____ The input
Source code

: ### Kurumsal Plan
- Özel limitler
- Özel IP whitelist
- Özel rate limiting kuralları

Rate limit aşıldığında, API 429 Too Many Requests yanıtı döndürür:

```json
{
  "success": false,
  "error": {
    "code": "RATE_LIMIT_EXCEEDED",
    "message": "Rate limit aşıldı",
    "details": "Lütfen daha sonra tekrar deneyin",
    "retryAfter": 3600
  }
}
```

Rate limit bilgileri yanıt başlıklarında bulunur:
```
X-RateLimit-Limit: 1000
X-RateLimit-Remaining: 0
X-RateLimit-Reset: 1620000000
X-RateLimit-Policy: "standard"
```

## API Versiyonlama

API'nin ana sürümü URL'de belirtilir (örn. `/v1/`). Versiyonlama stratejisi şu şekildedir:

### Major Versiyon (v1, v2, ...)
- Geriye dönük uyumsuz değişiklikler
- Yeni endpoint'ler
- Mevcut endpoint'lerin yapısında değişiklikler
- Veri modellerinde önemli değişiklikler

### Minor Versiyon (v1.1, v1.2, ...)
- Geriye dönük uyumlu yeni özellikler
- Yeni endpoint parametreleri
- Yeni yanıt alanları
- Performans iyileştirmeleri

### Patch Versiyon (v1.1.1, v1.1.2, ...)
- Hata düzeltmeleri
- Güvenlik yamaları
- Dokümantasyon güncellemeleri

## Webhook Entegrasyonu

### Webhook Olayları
________
Activity: Where the records above contain a line with "- Özel rate limiting kuralları", repeat that line and each later line through the end, exactly, and nothing more.

Answer section:
- Özel rate limiting kuralları

Rate limit aşıldığında, API 429 Too Many Requests yanıtı döndürür:

```json
{
  "success": false,
  "error": {
    "code": "RATE_LIMIT_EXCEEDED",
    "message": "Rate limit aşıldı",
    "details": "Lütfen daha sonra tekrar deneyin",
    "retryAfter": 3600
  }
}
```

Rate limit bilgileri yanıt başlıklarında bulunur:
```
X-RateLimit-Limit: 1000
X-RateLimit-Remaining: 0
X-RateLimit-Reset: 1620000000
X-RateLimit-Policy: "standard"
```

## API Versiyonlama

API'nin ana sürümü URL'de belirtilir (örn. `/v1/`). Versiyonlama stratejisi şu şekildedir:

### Major Versiyon (v1, v2, ...)
- Geriye dönük uyumsuz değişiklikler
- Yeni endpoint'ler
- Mevcut endpoint'lerin yapısında değişiklikler
- Veri modellerinde önemli değişiklikler

### Minor Versiyon (v1.1, v1.2, ...)
- Geriye dönük uyumlu yeni özellikler
- Yeni endpoint parametreleri
- Yeni yanıt alanları
- Performans iyileştirmeleri

### Patch Versiyon (v1.1.1, v1.1.2, ...)
- Hata düzeltmeleri
- Güvenlik yamaları
- Dokümantasyon güncellemeleri

## Webhook Entegrasyonu

### Webhook Olayları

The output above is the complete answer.